_Dataset excerpt_
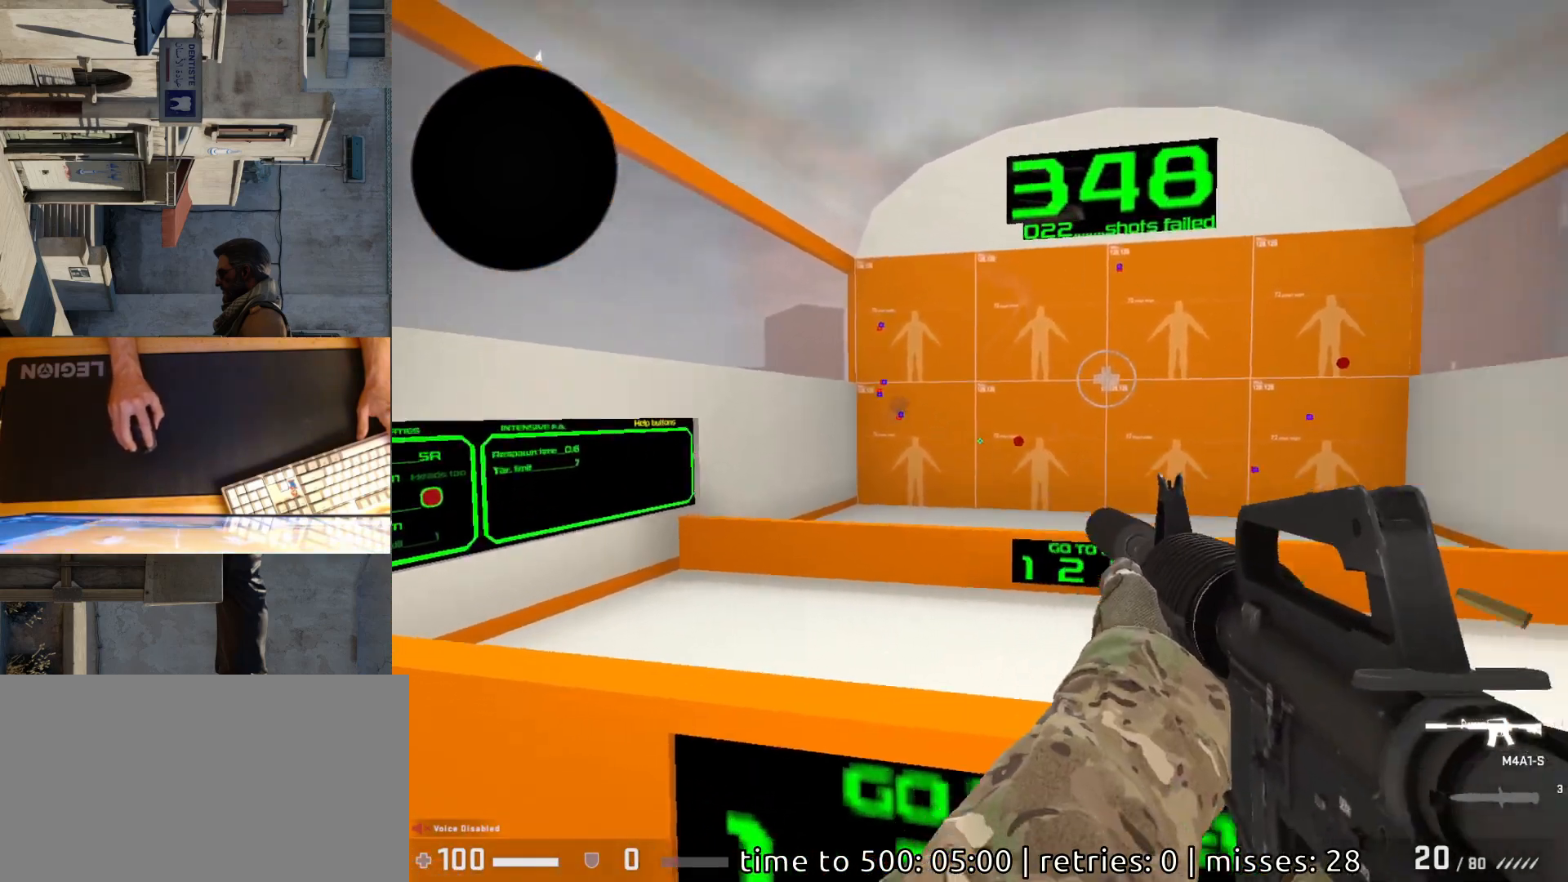
{"keys": [], "mouse": [], "events": []}
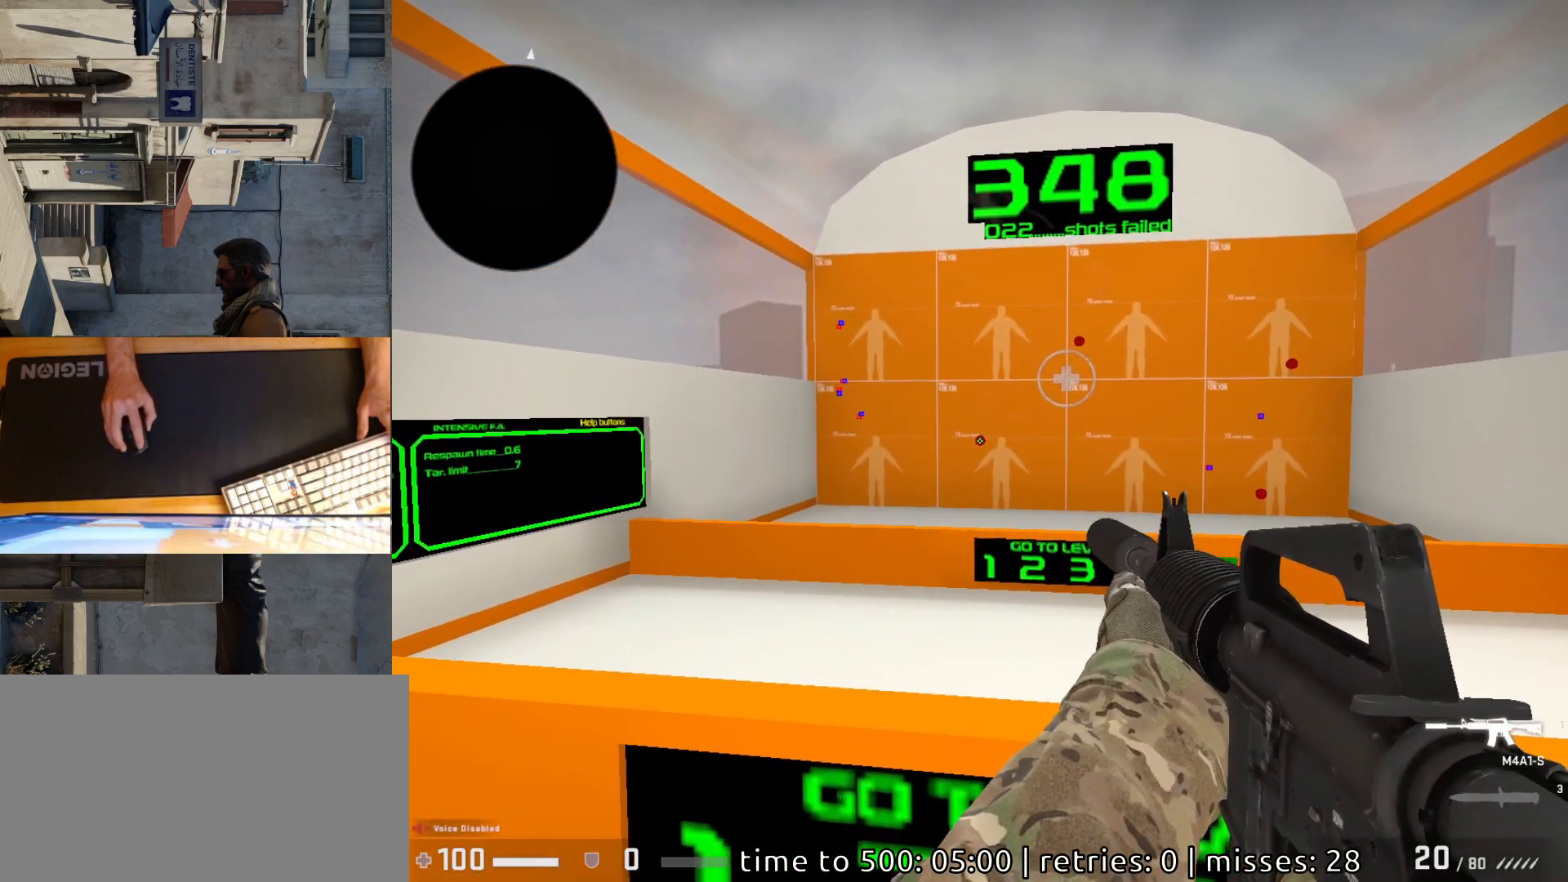
{"keys": [], "mouse": [], "events": [[50, "mouse_left", "down"], [117, "mouse_left", "up"]]}
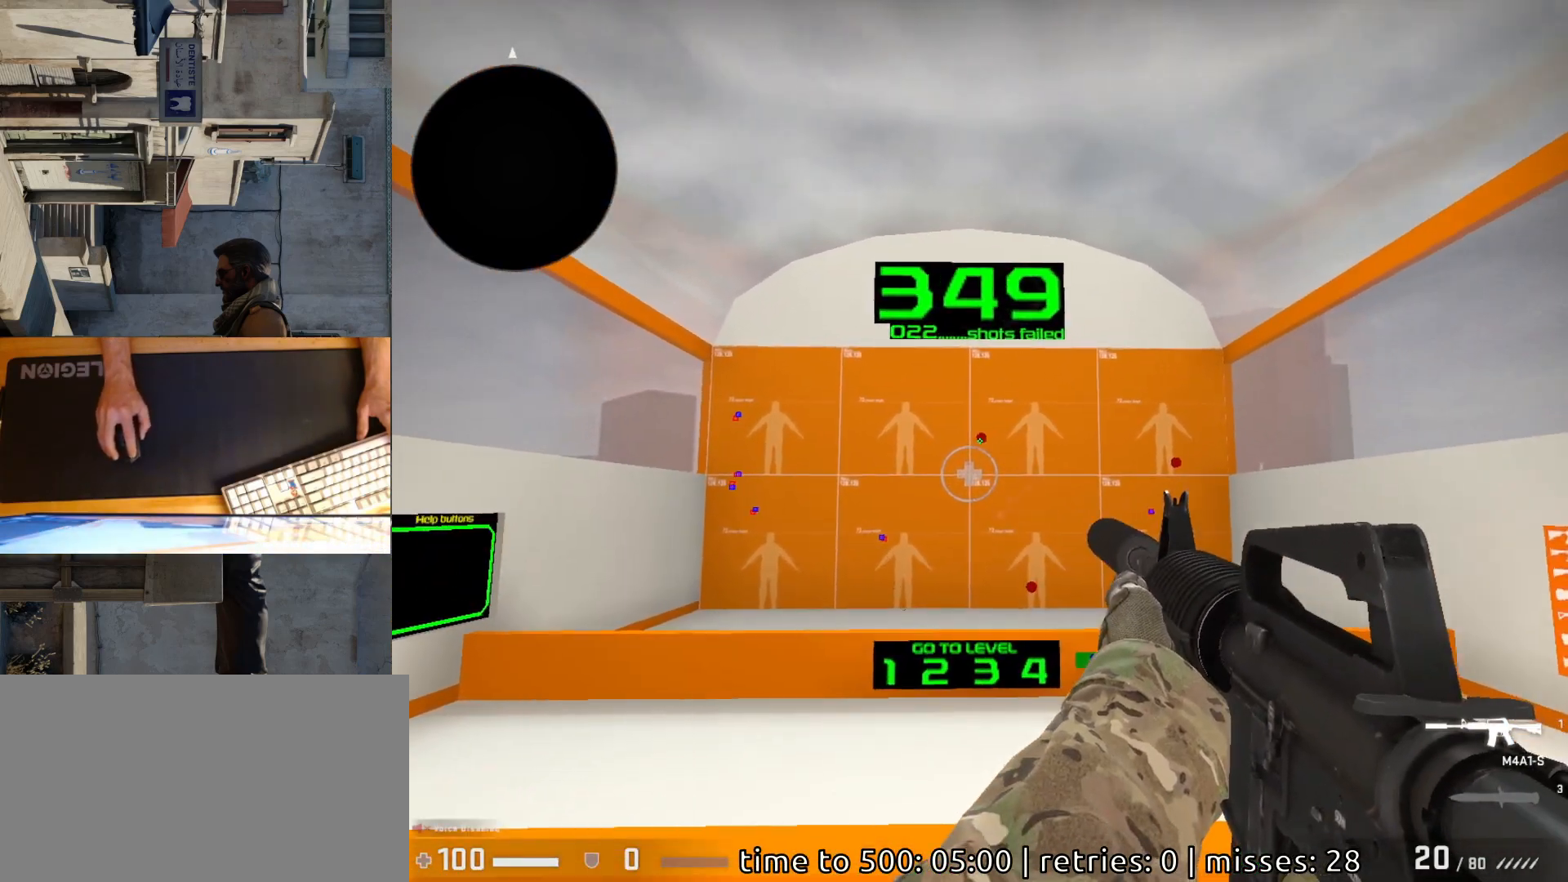
{"keys": [], "mouse": [], "events": [[83, "mouse_left", "down"], [150, "mouse_left", "up"]]}
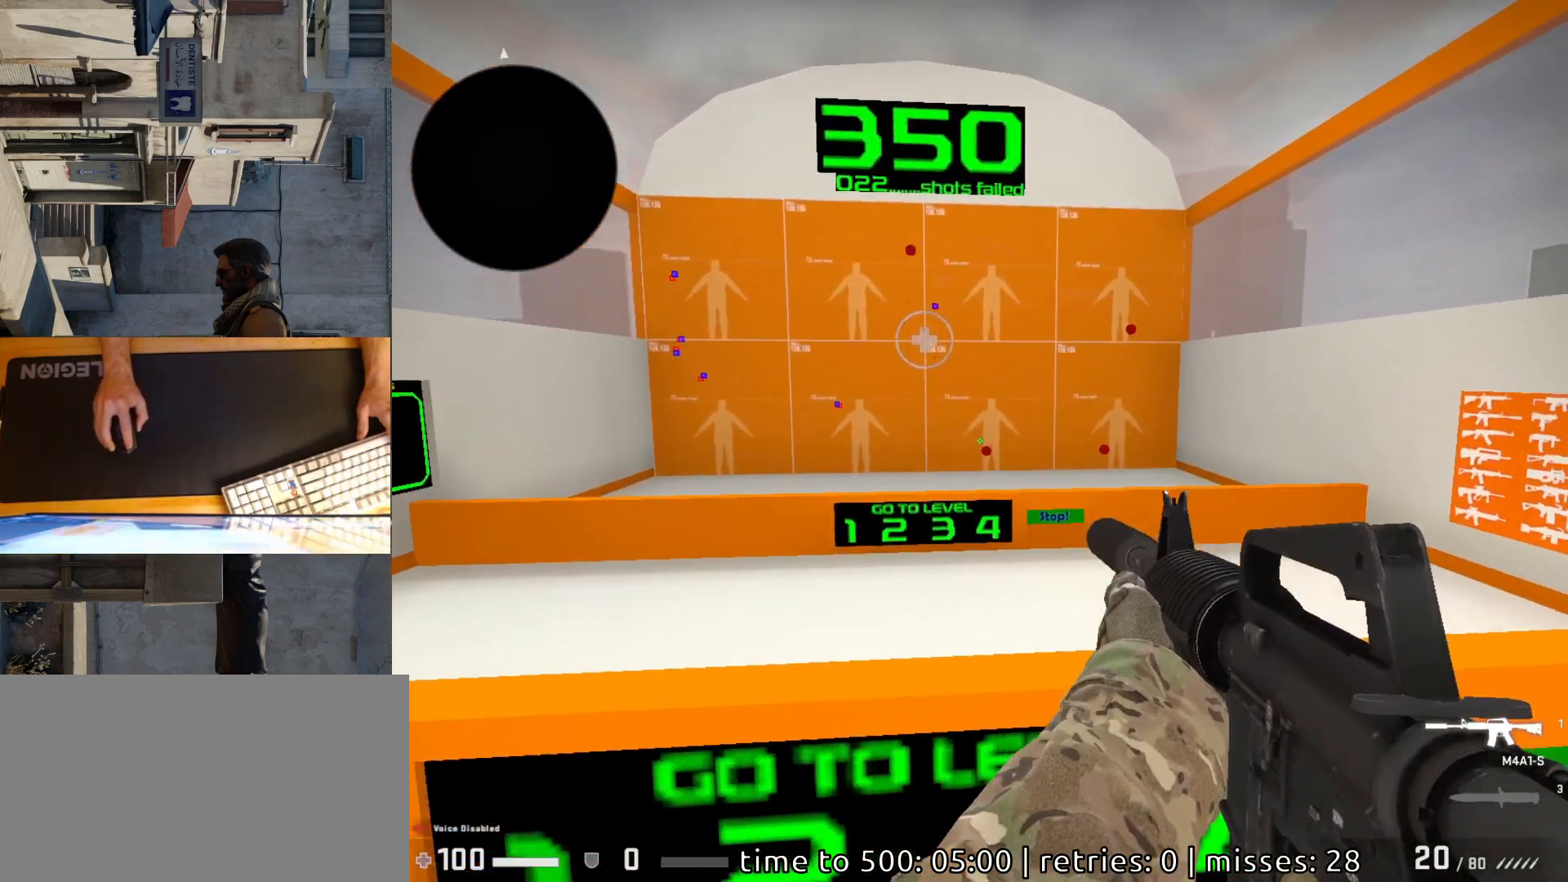
{"keys": [], "mouse": [], "events": [[217, "mouse_left", "down"], [283, "mouse_left", "up"]]}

_To do_
Pick out every line above that holds the word "down" and copy it.

_Task result_
{"keys": [], "mouse": [], "events": [[50, "mouse_left", "down"], [117, "mouse_left", "up"]]}
{"keys": [], "mouse": [], "events": [[83, "mouse_left", "down"], [150, "mouse_left", "up"]]}
{"keys": [], "mouse": [], "events": [[217, "mouse_left", "down"], [283, "mouse_left", "up"]]}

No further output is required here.